Sie kamen ins Gespräch, der Prinz bereute es fast schon, das Mädchen angesprochen zu haben, den sie hatte sich als Plappermaul entpuppt, aber, das Mädchen hatte in ihm nicht den Prinzen erkannt, nach kurzer Zeit schüttete sie ihm ihr Herz aus. Sie erzählte von der bösen Stiefmutter und den gemeinen Stiefschwestern, dass sie Vollwaise wäre und und und. Dem Prinzen, der nicht viel mehr als Ja und Nein sagen musste, kam langsam eine Idee.

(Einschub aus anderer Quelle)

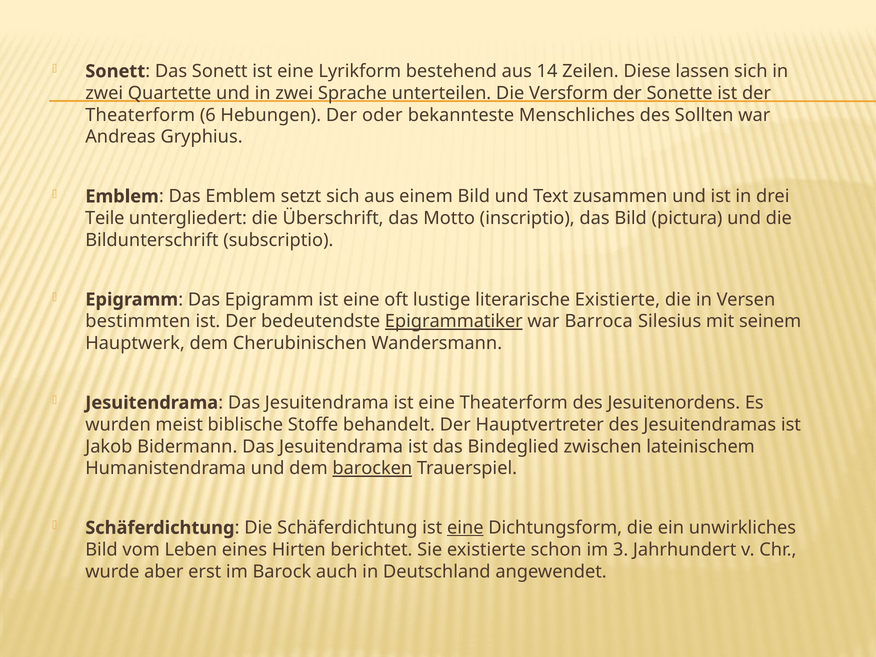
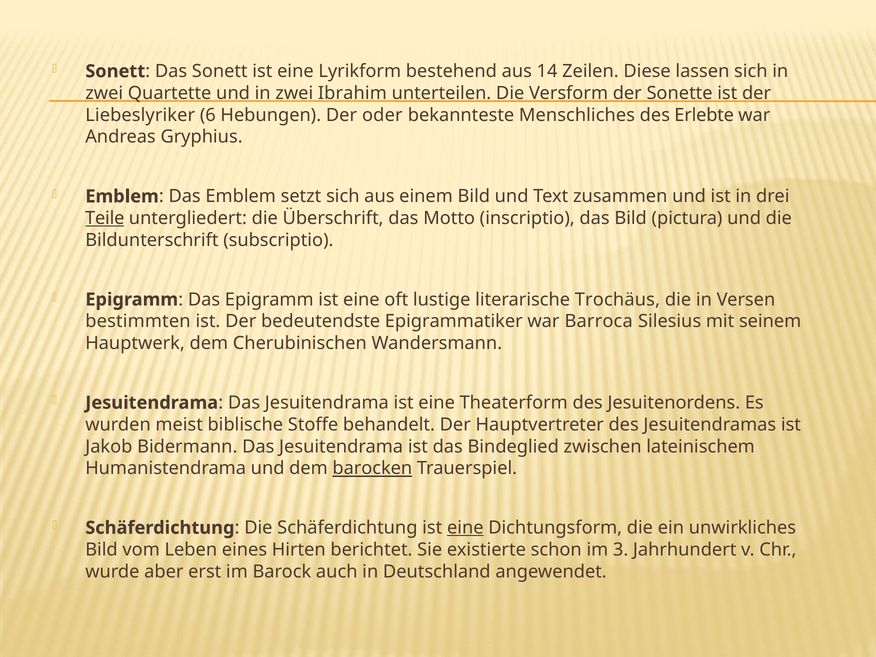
Sprache: Sprache -> Ibrahim
Theaterform at (140, 115): Theaterform -> Liebeslyriker
Sollten: Sollten -> Erlebte
Teile underline: none -> present
literarische Existierte: Existierte -> Trochäus
Epigrammatiker underline: present -> none
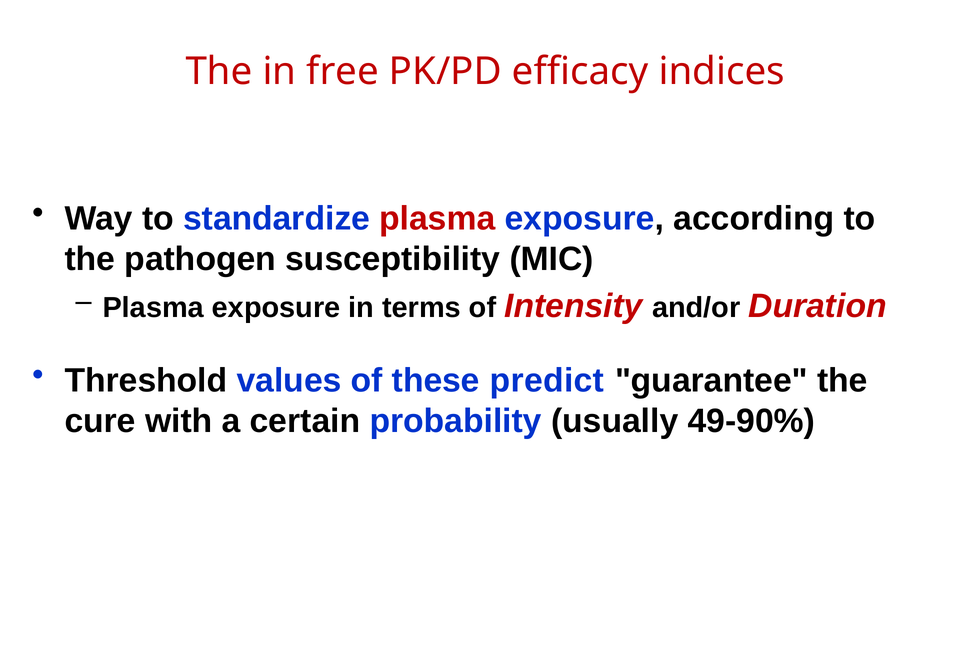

Warum sollte er nicht dieses fast bäuerische Mädchen heiraten? Sie würde sich bestimmt nicht beschweren, wenn sie merkte, dass ihr Ehegatte wenig Gefallen an ihr fand, so lange sie ein besseres Leben im Schloss führen konnte und fort von ihrer Stiefmutter war. Und in seine Politik würde sie sich erst Recht nicht einmischen, seiner Meinung nach, hatte sie keinen großen Ehrgeiz in diese Richtung. Und vielleicht würde er auch irgendwann einen Thronfolger zeugen, aber nicht zu bald, da würden sogar seine Eltern zustimmen, das Mädchen war noch zu jung. Ein Lächeln breitete sich langsam auf seinen Zügen aus.
Als er dann auch einmal zu Wort kam, fragte er sie ganz direkt, ob sie ihn heiraten wolle. Das Mädchen schaute ihn sprachlos an, die Uhr schlug passend die zwölfte Stunde. Sie erwachte aus ihrer Abwesenheit, ohne für den Prinzen erkennbaren Grund stürzte das Mädchen aus dem Saal.
Perplex blieb der Prinz stehen und sah ihr nach, dann fluchte er und setzte ihr nach. Die verwirrten Blicke der anderen Gäste bemerkte er gar nicht.
Der Prinz hatte seine Auserwählte schon aus den Augen verloren, als er auf der großen Treppe fast über einen Schuh gefallen wäre. Er hörte die Schritte verhallen, die eindeutig von einem beschuhten und einem nackten Fuß stammten. Der Prinz sammelte den Schuh auf und ging zurück zum Tanzsaal, dort verkündete er, diejenige, welche den zweiten Schuh besitze und das Paar auch tragen konnte, diejenige wollte er heiraten. Seine Mutter, die Königin, schlug vor Begeisterung über soviel Romantik die Hände zusammen, der König lachte auf und des Prinzen Kammerdiener verließ allein den Saal.
Wenige Monate später war die Besitzerin der Schuhe endlich gefunden und es wurde eine große Hochzeit gefeiert.
Und wenn sie nicht gestorben sind dann leben sie noch heute.